## WORK ORDER:
Return the lines of the stored records unchanged, starting at the line that contains "### CQERS Query vs Command vs Event." and ending after the line that contains "Related Repository: https://github.com/zowe/imperative". Include both of those lines and nothing outside them.

[DATASET]

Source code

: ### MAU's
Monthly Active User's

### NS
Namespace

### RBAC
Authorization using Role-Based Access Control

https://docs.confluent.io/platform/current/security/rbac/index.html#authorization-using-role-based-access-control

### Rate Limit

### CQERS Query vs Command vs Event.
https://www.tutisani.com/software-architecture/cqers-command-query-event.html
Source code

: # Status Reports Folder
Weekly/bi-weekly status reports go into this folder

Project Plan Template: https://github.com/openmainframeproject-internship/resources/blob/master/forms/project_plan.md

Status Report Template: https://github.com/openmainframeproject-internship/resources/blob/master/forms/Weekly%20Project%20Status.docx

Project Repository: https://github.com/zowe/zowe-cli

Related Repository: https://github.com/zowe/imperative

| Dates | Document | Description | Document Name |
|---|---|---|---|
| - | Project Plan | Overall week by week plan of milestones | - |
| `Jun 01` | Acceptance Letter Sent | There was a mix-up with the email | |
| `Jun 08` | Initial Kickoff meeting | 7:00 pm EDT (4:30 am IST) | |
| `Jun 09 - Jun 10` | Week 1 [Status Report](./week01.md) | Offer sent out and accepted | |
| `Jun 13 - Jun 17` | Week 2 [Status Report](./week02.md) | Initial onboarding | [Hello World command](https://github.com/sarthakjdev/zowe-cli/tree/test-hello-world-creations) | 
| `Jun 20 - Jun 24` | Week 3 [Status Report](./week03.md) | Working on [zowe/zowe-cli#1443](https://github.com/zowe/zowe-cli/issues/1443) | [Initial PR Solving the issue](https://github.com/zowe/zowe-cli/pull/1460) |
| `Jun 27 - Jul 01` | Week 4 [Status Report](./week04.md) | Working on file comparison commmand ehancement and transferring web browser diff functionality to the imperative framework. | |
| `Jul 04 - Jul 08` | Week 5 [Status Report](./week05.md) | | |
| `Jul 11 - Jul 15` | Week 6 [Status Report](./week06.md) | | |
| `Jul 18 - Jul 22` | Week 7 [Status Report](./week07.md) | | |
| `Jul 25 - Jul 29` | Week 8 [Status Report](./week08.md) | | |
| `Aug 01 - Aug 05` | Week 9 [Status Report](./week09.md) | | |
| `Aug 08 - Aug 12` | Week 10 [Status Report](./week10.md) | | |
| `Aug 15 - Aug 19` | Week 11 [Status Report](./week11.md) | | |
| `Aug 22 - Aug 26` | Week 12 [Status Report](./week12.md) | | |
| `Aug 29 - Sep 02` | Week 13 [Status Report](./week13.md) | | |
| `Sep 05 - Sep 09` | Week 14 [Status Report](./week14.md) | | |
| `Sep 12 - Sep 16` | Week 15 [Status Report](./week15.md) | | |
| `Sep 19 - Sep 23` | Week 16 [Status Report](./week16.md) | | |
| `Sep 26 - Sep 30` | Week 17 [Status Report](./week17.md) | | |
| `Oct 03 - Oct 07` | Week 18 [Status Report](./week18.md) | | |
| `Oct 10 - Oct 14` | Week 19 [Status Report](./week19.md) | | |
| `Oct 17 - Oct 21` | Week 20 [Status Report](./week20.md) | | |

[/DATASET]

## RESULT FOR THIS TASK:
### CQERS Query vs Command vs Event.
https://www.tutisani.com/software-architecture/cqers-command-query-event.html
Source code

: # Status Reports Folder
Weekly/bi-weekly status reports go into this folder

Project Plan Template: https://github.com/openmainframeproject-internship/resources/blob/master/forms/project_plan.md

Status Report Template: https://github.com/openmainframeproject-internship/resources/blob/master/forms/Weekly%20Project%20Status.docx

Project Repository: https://github.com/zowe/zowe-cli

Related Repository: https://github.com/zowe/imperative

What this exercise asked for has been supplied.